** PROBLEM TO WORK ON **
Can you echo, word for word, everything from the very start of the records down to the line containing "様々なアウトドアブランドやファッションブランドのプロモーション", including that line?

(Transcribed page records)
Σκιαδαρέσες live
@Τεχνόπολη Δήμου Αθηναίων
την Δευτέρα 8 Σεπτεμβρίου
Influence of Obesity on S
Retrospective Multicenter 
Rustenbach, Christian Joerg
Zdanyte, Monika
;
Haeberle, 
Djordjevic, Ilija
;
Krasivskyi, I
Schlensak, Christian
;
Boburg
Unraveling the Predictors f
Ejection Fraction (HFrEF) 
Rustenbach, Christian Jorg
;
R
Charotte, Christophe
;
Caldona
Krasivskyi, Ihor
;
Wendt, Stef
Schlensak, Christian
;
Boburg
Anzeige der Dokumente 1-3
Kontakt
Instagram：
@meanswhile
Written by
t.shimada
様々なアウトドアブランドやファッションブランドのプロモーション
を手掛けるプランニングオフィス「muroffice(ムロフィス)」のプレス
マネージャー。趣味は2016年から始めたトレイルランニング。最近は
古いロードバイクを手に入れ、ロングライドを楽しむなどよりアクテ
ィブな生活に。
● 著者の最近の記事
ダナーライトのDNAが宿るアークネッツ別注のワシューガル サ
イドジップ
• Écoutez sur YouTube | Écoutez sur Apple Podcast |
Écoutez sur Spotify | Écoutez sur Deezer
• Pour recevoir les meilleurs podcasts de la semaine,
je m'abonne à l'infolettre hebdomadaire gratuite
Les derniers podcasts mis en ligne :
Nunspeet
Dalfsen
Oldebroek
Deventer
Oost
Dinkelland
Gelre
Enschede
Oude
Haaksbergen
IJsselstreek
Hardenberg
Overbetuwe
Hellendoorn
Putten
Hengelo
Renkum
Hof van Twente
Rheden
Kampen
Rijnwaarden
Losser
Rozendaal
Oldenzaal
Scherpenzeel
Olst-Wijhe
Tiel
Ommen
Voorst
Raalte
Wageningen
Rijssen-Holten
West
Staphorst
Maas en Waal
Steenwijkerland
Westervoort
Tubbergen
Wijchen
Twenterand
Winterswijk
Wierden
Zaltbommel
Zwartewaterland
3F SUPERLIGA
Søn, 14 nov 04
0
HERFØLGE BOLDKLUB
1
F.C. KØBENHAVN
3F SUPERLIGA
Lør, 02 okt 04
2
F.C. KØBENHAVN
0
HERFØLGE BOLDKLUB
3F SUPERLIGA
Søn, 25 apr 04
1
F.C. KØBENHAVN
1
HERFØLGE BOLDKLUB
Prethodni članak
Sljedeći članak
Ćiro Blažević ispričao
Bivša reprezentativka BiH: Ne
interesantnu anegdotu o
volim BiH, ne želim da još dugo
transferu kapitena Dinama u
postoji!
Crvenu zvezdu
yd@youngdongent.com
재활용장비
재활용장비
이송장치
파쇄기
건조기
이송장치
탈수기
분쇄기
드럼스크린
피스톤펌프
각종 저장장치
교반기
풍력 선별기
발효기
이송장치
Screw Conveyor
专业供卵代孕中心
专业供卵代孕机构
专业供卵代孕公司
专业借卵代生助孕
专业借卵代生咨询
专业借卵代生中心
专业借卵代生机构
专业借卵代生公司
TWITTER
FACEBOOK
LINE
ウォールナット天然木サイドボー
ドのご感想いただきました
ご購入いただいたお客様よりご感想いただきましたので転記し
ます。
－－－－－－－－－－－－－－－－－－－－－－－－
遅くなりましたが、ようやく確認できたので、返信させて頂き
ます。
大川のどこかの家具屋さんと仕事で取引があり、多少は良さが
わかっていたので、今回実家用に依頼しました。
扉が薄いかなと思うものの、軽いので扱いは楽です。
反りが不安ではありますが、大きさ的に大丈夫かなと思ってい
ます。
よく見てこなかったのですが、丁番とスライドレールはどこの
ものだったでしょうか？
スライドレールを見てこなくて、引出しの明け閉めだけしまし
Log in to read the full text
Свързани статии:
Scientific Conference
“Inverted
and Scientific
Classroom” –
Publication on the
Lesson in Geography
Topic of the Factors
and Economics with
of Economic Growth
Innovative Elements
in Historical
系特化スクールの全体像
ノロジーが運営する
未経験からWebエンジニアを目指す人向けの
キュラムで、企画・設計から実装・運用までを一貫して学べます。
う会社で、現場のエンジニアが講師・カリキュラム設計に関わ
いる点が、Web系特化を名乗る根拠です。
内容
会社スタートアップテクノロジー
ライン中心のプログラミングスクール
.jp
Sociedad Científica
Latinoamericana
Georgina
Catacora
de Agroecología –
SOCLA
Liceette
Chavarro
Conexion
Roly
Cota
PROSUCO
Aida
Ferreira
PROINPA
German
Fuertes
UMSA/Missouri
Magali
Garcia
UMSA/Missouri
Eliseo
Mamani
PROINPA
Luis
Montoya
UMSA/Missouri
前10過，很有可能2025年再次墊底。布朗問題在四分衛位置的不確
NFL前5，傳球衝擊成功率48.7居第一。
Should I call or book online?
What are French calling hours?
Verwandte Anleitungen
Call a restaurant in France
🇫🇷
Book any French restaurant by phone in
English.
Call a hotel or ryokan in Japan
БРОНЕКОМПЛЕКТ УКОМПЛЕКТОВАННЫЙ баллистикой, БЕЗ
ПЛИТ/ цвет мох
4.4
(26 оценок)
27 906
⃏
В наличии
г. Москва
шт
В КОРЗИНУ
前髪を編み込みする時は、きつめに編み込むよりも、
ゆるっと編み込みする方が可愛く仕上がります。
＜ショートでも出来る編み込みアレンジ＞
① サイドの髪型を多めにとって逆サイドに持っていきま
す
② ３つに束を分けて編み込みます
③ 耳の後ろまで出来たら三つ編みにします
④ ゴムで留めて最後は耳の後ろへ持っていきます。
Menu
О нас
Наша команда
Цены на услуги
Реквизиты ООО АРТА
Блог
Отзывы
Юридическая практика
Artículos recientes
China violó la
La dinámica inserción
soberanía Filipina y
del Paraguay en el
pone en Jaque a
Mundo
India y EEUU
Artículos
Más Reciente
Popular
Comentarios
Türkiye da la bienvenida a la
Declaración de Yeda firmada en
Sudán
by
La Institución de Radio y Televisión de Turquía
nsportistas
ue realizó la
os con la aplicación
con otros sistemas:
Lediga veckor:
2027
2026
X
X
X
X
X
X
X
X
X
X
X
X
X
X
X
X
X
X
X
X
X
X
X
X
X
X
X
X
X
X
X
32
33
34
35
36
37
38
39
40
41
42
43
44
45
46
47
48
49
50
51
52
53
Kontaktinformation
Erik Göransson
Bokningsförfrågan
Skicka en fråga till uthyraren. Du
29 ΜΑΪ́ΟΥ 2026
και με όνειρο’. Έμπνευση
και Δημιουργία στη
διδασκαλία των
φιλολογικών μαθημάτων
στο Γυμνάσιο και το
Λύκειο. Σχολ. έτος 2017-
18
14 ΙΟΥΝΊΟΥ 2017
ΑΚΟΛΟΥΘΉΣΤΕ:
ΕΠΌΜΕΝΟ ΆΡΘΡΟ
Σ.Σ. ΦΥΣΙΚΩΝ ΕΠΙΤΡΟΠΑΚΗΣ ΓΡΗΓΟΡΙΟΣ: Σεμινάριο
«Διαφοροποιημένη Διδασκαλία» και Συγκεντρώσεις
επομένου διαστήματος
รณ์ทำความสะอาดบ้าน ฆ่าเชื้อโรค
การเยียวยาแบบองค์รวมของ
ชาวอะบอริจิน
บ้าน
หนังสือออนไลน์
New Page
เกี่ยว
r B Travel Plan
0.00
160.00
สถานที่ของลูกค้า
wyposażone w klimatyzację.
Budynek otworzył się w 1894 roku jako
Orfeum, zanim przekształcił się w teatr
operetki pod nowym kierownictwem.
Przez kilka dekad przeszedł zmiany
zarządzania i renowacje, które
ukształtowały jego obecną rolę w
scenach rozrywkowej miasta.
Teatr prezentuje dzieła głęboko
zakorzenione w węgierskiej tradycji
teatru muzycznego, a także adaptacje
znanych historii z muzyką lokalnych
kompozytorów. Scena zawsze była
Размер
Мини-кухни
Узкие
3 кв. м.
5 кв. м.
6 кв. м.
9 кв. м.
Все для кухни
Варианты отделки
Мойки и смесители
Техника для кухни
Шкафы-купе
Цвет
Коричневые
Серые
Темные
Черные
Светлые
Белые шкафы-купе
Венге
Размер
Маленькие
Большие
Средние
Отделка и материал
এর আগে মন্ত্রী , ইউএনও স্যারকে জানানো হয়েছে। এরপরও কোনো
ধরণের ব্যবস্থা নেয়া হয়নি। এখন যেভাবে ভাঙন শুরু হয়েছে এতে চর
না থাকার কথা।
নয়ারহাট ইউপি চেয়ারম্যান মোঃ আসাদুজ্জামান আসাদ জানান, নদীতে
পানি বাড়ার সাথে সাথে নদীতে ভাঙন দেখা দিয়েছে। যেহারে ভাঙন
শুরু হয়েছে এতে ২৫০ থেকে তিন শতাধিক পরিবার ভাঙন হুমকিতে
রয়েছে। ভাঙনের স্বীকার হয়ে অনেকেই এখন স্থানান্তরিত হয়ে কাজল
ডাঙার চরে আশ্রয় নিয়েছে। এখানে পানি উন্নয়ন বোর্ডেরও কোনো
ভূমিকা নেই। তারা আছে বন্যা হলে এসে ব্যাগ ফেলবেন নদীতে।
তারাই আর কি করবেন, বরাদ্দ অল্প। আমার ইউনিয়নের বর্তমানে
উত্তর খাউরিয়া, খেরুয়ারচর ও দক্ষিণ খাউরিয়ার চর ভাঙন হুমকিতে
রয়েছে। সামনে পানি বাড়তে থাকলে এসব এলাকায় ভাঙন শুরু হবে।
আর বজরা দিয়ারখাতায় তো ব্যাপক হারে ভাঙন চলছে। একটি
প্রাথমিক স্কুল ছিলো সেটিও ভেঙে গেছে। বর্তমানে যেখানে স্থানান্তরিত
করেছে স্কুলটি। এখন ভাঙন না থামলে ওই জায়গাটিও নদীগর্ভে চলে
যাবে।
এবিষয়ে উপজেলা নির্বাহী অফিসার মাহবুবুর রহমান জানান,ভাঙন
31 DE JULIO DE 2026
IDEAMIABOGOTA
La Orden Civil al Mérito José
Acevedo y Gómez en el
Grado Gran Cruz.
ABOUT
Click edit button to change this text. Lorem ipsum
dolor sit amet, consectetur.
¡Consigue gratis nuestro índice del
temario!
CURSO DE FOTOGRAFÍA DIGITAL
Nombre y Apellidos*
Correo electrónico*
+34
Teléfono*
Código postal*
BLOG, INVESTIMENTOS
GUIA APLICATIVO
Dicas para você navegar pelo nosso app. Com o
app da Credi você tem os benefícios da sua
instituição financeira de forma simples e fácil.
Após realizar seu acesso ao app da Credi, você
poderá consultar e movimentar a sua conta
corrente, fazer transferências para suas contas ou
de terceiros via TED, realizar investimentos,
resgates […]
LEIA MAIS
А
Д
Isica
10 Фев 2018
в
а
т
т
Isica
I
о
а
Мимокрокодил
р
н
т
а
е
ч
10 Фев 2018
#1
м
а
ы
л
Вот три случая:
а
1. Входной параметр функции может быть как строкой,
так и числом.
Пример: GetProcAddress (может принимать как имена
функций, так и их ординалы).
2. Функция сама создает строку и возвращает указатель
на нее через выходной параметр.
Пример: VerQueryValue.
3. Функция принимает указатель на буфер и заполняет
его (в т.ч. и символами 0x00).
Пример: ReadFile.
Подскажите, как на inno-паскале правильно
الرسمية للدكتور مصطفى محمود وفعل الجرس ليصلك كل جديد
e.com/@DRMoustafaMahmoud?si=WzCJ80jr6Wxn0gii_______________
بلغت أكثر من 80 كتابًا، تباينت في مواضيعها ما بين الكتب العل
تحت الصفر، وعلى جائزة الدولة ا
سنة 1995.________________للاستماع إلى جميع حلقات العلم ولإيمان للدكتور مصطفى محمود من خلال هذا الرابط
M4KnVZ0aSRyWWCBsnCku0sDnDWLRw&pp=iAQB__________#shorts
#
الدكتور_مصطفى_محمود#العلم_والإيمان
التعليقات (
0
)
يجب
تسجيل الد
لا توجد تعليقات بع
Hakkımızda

** YOUR SOLUTION **
Σκιαδαρέσες live
@Τεχνόπολη Δήμου Αθηναίων
την Δευτέρα 8 Σεπτεμβρίου
Influence of Obesity on S
Retrospective Multicenter 
Rustenbach, Christian Joerg
Zdanyte, Monika
;
Haeberle, 
Djordjevic, Ilija
;
Krasivskyi, I
Schlensak, Christian
;
Boburg
Unraveling the Predictors f
Ejection Fraction (HFrEF) 
Rustenbach, Christian Jorg
;
R
Charotte, Christophe
;
Caldona
Krasivskyi, Ihor
;
Wendt, Stef
Schlensak, Christian
;
Boburg
Anzeige der Dokumente 1-3
Kontakt
Instagram：
@meanswhile
Written by
t.shimada
様々なアウトドアブランドやファッションブランドのプロモーション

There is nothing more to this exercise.